The reflex is purposed to prevent the aspiration of non-liquid food before the infant is developmentally ready to manage it. A newborn’s oral musculature is not mature enough to move food from the front of the mouth to the back for swallowing. The forward thrusting action ensures that any item that is not liquid is immediately expelled, which is why feeding solid foods to a very young baby is challenging.

The Developmental Timeline: When the Reflex Should Disappear

The tongue thrust reflex is a temporary stage of development and should naturally begin to fade as the infant matures. This transition typically starts around four to six months of age, which is the common timeframe for introducing solid foods. As the reflex diminishes, the baby gains the ability to voluntarily control tongue movements, learning to manipulate food inside the mouth.

The gradual replacement of the reflex by a mature swallowing pattern is a multi-year process.

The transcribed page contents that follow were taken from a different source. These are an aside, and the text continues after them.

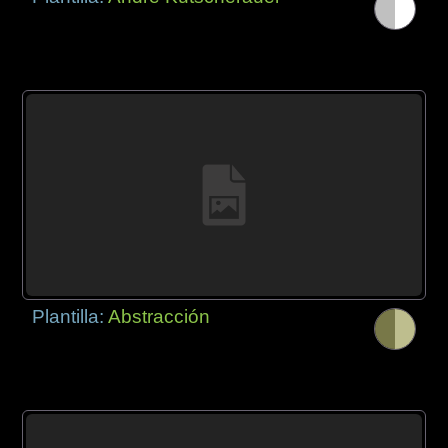
Plantilla:
Abstracción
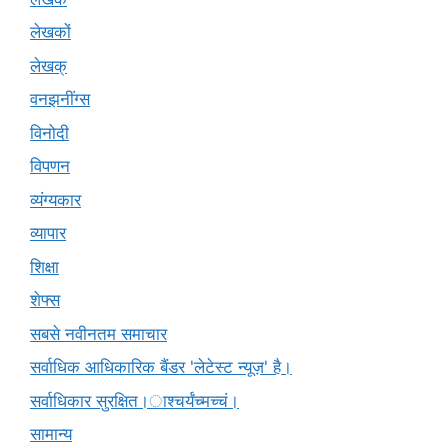
लेखकों
लेखक्
वनझनींग्स
विनोदी
विपणन
व्यंग्यकार
व्यापार
शिक्षा
शेफ्स
सबसे नवीनतम समाचार
सर्वाधिक आधिकारिक बैंडर 'लेटेस्ट न्यूज़' है।
सर्वाधिकार सुरक्षित।ाश्चर्यंच्मच्चं।
सामान्य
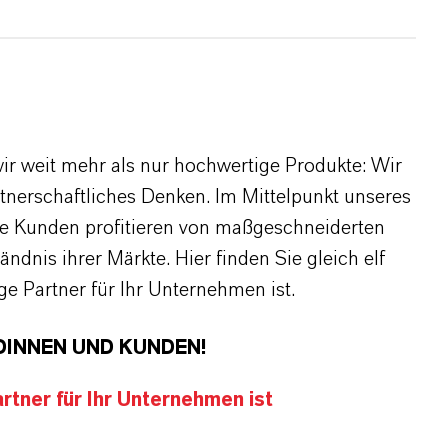
r weit mehr als nur hochwertige Produkte: Wir
rtnerschaftliches Denken. Im Mittelpunkt unseres
re Kunden profitieren von maßgeschneiderten
dnis ihrer Märkte. Hier finden Sie gleich elf
 Partner für Ihr Unternehmen ist.
DINNEN UND KUNDEN!
tner für Ihr Unternehmen ist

While the protective reflex fades in infancy, the complete transition to the adult swallowing pattern usually takes until a child is around six or seven years old. In a mature swallow, the tip of the tongue rests against the hard palate, not pushing against the front teeth. When the immature pattern persists past this developmental window, it is no longer considered a reflex but an orofacial myofunctional disorder (OMD).

Impact of Persistent Tongue Thrust on Oral Structure and Speech

When the tongue continues to thrust forward against or between the teeth during swallowing and at rest, the constant pressure causes significant physical changes. The tongue is a powerful muscle that exerts a sustained force, estimated to be up to four pounds with each swallow. Over time, this force can push the teeth out of alignment.

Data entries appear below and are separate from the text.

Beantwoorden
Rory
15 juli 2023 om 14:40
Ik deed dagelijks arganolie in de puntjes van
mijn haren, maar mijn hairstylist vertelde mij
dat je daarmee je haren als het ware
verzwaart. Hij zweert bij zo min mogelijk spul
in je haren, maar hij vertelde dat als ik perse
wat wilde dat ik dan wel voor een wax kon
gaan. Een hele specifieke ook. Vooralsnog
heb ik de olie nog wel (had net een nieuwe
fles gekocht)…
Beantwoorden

A common dental consequence is the development of an anterior open bite, where the upper and lower front teeth do not meet when the mouth is closed. This persistent forward pressure can also cause the upper front teeth to flare out, a condition known as maxillary protrusion or increased overjet. The continuous muscle action can also interfere with the proper development of the jaw and facial structure.

The abnormal tongue placement also impacts a child’s ability to articulate certain sounds correctly, leading to specific speech difficulties. The most frequent issue is an interdental or frontal lisp, where the tongue protrudes between the teeth during speech. This makes it difficult to produce sibilant sounds, such as “s” and “z,” which require the tongue to be positioned behind the front teeth.

Diagnosis and Correction of Tongue Thrust Swallowing

Diagnosis of persistent tongue thrust is often a collaborative process involving multiple healthcare professionals. A pediatric dentist or orthodontist may notice dental misalignment, while a speech-language pathologist or myofunctional therapist identifies improper swallowing and resting patterns. The initial assessment focuses on observing the tongue’s position during rest, speech, and swallowing.

The primary and most effective non-surgical treatment for this disorder is Myofunctional Therapy. This therapy consists of a structured program of exercises designed to retrain the muscles of the tongue, lips, and face. The goal is to establish a proper oral resting posture where the tongue rests on the palate and to teach the mature, correct swallowing technique.

The exercises are tailored to the individual and aim to create a new, strong muscle memory. In some cases, orthodontists may use specialized appliances, such as a tongue crib or fence, to physically block the forward thrusting of the tongue. These devices are used in conjunction with Myofunctional Therapy to help break the habit and support proper dental alignment.